[Opening TEXT section]
German Study Finds Most New Drugs Fail to Improve on Standard of Care

July 17, 2019 Gubba Pharma In E News

A study in The BMJ by officials from Germany’s Institute of Quality and Efficiency in Healthcare (IQWiG) finds there is no evidence of added benefit for more than half of the drugs the institute assessed from 2011-2017.
“Although gaps in the therapeutic armamentarium undoubtedly exist, research covering drug approvals since the 1970s suggests only a limited number of new drugs provide real advances over existing drugs. Most studies put the proportion of true innovation at under 15% with no clear improvement over time,” the authors write.
Going forward, the authors suggest the situation could be improved by requiring drugmakers to conduct more clinical trials with active controls and by exploring new models to promote the development of drugs based on health system needs.
Background
In Germany, IQWiG is charged with assessing new drugs to determine their added benefit compared to the standard of care on behalf of the Federal Joint Committee (G-BA), the main decision-making body for the country’s national health insurance system.
The requirement for all newly approved drugs to undergo a benefit assessment stems from the 2010 Act on the Reform of the Market for Medicinal Products (AMNOG), which went into effect in 2011.
The outcome of the benefit assessment is a major factor in the price negotiations that follow between health insurance authorities and drugmakers.
“In general, a new drug with no added benefit should not cost more than standard care,” the authors write.
Study
For the study, the authors looked at the outcomes of the 216 benefit assessments IQWiG conducted from 2011-2017.
[Closing TEXT section]
[Opening DATA PROVIDED section]
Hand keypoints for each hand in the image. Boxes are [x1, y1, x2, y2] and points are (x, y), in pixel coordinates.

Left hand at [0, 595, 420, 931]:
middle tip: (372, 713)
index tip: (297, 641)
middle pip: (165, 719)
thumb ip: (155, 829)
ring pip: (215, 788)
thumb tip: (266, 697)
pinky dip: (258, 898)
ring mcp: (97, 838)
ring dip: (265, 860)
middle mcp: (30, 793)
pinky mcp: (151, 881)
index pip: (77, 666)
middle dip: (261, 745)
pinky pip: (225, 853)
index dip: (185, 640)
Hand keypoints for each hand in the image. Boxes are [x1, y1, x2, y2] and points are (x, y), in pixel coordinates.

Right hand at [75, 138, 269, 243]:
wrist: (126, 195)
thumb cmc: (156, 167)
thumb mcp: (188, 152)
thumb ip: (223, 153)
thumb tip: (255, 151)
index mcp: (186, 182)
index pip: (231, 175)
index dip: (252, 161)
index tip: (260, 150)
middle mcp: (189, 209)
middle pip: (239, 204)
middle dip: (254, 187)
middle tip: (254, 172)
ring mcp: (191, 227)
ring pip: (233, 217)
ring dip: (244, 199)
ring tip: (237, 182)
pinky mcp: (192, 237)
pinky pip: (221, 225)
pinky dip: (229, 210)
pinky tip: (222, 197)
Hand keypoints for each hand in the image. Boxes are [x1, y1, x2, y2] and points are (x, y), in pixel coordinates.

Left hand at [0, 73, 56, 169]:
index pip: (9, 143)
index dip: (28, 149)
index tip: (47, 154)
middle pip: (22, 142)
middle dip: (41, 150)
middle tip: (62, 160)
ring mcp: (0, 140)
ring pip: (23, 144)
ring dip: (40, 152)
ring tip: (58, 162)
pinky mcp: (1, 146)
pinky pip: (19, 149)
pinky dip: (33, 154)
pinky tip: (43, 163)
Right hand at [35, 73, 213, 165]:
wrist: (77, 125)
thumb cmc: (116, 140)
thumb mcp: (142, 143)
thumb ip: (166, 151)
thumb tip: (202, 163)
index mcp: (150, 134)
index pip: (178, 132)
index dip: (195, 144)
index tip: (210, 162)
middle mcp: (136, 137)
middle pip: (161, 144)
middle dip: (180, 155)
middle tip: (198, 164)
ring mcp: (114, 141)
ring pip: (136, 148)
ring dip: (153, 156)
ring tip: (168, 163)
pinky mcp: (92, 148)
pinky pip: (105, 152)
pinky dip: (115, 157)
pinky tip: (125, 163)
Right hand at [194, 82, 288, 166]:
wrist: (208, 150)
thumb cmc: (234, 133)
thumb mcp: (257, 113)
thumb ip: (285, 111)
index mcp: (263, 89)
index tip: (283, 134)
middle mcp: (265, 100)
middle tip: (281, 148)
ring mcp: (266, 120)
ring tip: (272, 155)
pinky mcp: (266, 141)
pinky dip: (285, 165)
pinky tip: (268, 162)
[Closing DATA PROVIDED section]
According to the article on new drug assessments, which law requires every newly approved drug in Germany to undergo a benefit assessment?

The 2010 Act on the Reform of the Market for Medicinal Products (AMNOG), which took effect in 2011.